While the heaviest cost of prostitution is carried by the people who sell sex, the burden of the sex trade is something that touches us all. Prostitution has a profoundly negative impact on our society. It’s time we stopped treating it as an abstract debate. 

Case Study:

In 2004, Leeds county council set up a controversial ‘managed approach’ in the Holbeck area of the city, which suspended all cautions and arrests for loitering, soliciting or kerb crawling within a designated area away from residential streets between 7pm and 7am. 

However, hundreds of people in Holbeck have complained and protested about the impact this policy has had on their community.
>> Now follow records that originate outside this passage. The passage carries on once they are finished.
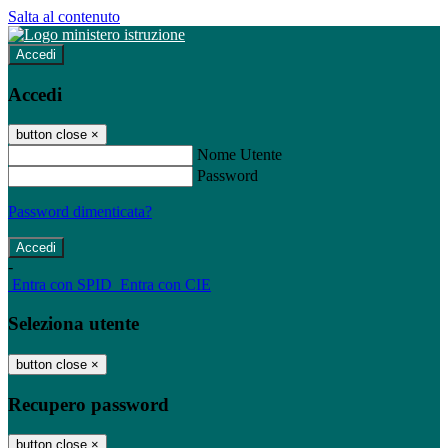
Salta al contenuto
Accedi
Accedi
button close
×
Nome Utente
Password
Password dimenticata?
-
Entra con SPID
Entra con CIE
Seleziona utente
button close
×
Recupero password
button close
×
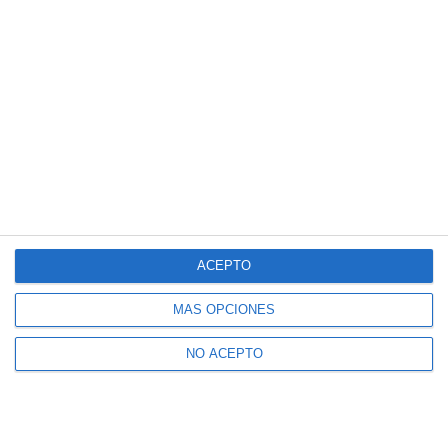
ACEPTO
MÁS OPCIONES
NO ACEPTO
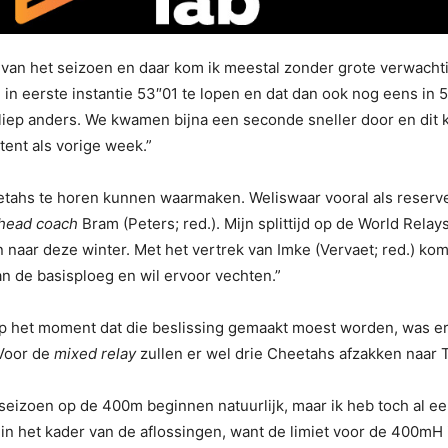
 van het seizoen en daar kom ik meestal zonder grote verwachti
in eerste instantie 53″01 te lopen en dat dan ook nog eens in 
liep anders. We kwamen bijna een seconde sneller door en dit k
tent als vorige week.”
eetahs te horen kunnen waarmaken. Weliswaar vooral als reserv
head coach
Bram (Peters; red.). Mijn splittijd op de World Re
naar deze winter. Met het vertrek van Imke (Vervaet; red.) komt 
n de basisploeg en wil ervoor vechten.”
Op het moment dat die beslissing gemaakt moest worden, was er
 Voor de
mixed relay
zullen er wel drie Cheetahs afzakken naar 
izoen op de 400m beginnen natuurlijk, maar ik heb toch al een
n het kader van de aflossingen, want de limiet voor de 400mH i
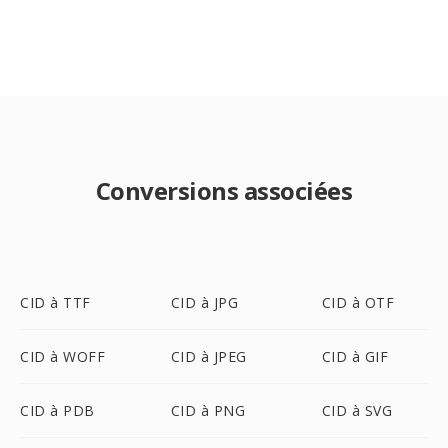
Conversions associées
CID à TTF
CID à JPG
CID à OTF
CID à WOFF
CID à JPEG
CID à GIF
CID à PDB
CID à PNG
CID à SVG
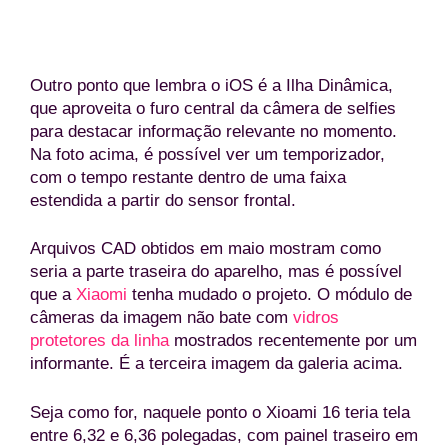
(Reprodução/XiaomiTi
Outro ponto que lembra o iOS é a Ilha Dinâmica,
que aproveita o furo central da câmera de selfies
para destacar informação relevante no momento.
Na foto acima, é possível ver um temporizador,
com o tempo restante dentro de uma faixa
estendida a partir do sensor frontal.
Arquivos CAD obtidos em maio mostram como
seria a parte traseira do aparelho, mas é possível
que a
Xiaomi
tenha mudado o projeto. O módulo de
câmeras da imagem não bate com
vidros
protetores da linha
mostrados recentemente por um
informante. É a terceira imagem da galeria acima.
Seja como for, naquele ponto o Xioami 16 teria tela
entre 6,32 e 6,36 polegadas, com painel traseiro em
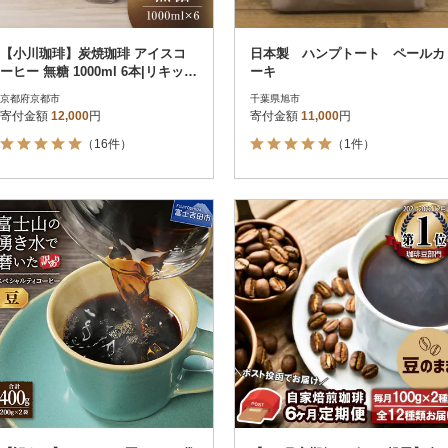
【小川珈琲】炭焼珈琲 アイスコ
日本製 ハンプトート ペールカ
ーヒー 無糖 1000ml 6本|リキッド
ーキ
コーヒー 人気セット
京都府京都市
千葉県旭市
寄付金額
12,000
円
寄付金額
11,000
円
（16件）
（1件）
They say that the rules are rarely followed, and police enforcement is lax.

A local paper reports: ‘‘Some people in Holbeck say they are forced to lock themselves inside their own homes because they feel unsafe, while those who do venture out witness sex acts being performed in broad daylight in front of families.”

A schoolgirl told the BBC that she was propositioned by a man who asked if she was “open for business”: “I was 13 and was wearing my school uniform walking to school. I barely got down the street and I was approached by a man asking if I was a prostitute. I’ve been asked by sex workers if I was one of them as well [while] walking back from school on a different occasion. It will happen to other children probably just as it happened to me and as long as the zone is there it will carry on happening.”

Another girl described how she had been followed and grabbed by a man. She said: “I was really scared because I was by myself and it was dark. He was just saying ‘I like you’ and I was walking faster and he started walking faster.”